### TEXT:
Co-evolution with plants on which it thrives in both larval and adult stages gradually developed through time into a dynamic pattern, that while the host plants are at the receiving end, the insect’s feeding habit and life cycle are attuned to a tolerable level. Thus we usually find the insect in areas where this natural relationship exists. If you find the salagubang, and its relative, the salaguinto, in May, farmers are likely to start plowing their fields soon. Farmers are glad to see the beetle come out in May, or as early as April. It is because they can plant earlier which allows for a second crop of vegetables or legumes – or another rice crop.

Related image7. Cicada sings for rain.

When you hear the shrilling song of cicada (kuliglig), it means the rains have finally arrived. From here we expect the rains to intensify throughout the southeast monsoon or habagat then tapers off in October. The cicada spends its immature or nymph stage in the ground feeding on roots of plants. There are species that complete their life cycle in one year (annual cicada which is most common), two years, and seventeen years (often called seventeen-year old locust). Whatever is the species, the emergence of cicada is at the onset of the rainy season, usually in April or May in most part of the country.

Rain softens the soil and signals the full-grown nymph to get out of its cell. It then climbs to the nearest tree and at some distance from the ground, it metamorphoses into an adult. It is the male cicada that “sings”, which is actually a continuous rapid high-pitched sound - tick-tack-tick-tack… produced by a pair of drums attached on its abdomen. Imagine the lid of a tin can pressed and released in rapid succession. On the other hand, the female cicada is totally mute and her response to a get near a Romeo whose song pleases her.

 8. Cockroaches come out of their abode and seek for shelter means that a strong rain, if not a typhoon, is coming. 

The biological clock of these creatures responds to invisible signals, which comprise decreased atmospheric pressure, high relative humidity and air temperature. Their sensitive antennae and tactile hairs covering their body pick these up these changes of the environment. Thus we find ants in exodus, they move as a colony carrying their eggs and young indoors. Cockroaches become unusually active, flying about in frenzy, in search for a new place. There is a common message, that is, to escape to safer ground, an archetype ingrained in their genes passed on to them by their ancestors through evolution.

9. Mosquitoes bite more aggressively before rain.

### TO DO:
Please say whether each statement agrees with the insect text, answering yes or no and quoting the words that decide it: (a) Only the male cicada produces its song. (b) Cicada nymphs feed on the leaves of trees. (c) Farmers are unhappy when the beetle appears as early as April. The items are separate material, not part of the insect text.

### DATA SECTION:
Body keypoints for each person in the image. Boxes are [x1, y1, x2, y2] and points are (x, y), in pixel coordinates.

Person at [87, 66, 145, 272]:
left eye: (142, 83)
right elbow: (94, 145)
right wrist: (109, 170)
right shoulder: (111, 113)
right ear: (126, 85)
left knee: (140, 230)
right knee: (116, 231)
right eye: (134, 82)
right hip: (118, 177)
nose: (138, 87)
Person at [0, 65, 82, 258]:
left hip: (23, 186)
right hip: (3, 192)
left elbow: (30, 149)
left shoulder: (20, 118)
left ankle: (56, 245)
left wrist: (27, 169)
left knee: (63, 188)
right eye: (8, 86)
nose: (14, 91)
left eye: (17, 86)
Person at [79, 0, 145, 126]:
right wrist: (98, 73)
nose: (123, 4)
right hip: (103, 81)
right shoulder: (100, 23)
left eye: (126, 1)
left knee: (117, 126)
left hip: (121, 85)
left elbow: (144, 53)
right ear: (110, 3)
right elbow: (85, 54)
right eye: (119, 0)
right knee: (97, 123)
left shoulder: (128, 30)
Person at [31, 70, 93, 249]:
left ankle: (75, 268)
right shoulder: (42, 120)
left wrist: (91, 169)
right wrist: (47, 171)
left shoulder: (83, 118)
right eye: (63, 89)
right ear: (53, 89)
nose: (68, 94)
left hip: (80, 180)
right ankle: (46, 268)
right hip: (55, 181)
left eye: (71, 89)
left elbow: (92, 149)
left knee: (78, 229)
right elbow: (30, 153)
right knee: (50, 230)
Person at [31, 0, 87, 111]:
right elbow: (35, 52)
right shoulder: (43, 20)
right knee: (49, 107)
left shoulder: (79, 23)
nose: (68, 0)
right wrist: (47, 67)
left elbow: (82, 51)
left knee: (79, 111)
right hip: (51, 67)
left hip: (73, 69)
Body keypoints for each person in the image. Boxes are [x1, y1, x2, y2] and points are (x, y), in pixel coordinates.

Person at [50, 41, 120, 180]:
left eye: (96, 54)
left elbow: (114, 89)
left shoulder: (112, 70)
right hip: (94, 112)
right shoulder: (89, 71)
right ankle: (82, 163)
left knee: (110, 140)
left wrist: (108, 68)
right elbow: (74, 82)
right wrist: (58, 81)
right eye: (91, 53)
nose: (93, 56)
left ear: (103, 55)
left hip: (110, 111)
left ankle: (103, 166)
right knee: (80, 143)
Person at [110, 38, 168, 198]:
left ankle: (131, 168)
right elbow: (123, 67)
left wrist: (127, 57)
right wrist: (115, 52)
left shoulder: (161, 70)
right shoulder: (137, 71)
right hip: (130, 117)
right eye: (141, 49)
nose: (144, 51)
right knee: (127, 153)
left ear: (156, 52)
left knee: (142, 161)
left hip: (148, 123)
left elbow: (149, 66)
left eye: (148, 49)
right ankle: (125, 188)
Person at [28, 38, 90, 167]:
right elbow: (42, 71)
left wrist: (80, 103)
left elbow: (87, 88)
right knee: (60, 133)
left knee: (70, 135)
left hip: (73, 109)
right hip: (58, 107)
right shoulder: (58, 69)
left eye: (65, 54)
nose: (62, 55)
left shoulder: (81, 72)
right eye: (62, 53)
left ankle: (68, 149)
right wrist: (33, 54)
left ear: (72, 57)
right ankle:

### FINAL ANSWER:
(a) Yes: "It is the male cicada that “sings”"
(b) No: "The cicada spends its immature or nymph stage in the ground feeding on roots of plants."
(c) No: "Farmers are glad to see the beetle come out in May, or as early as April."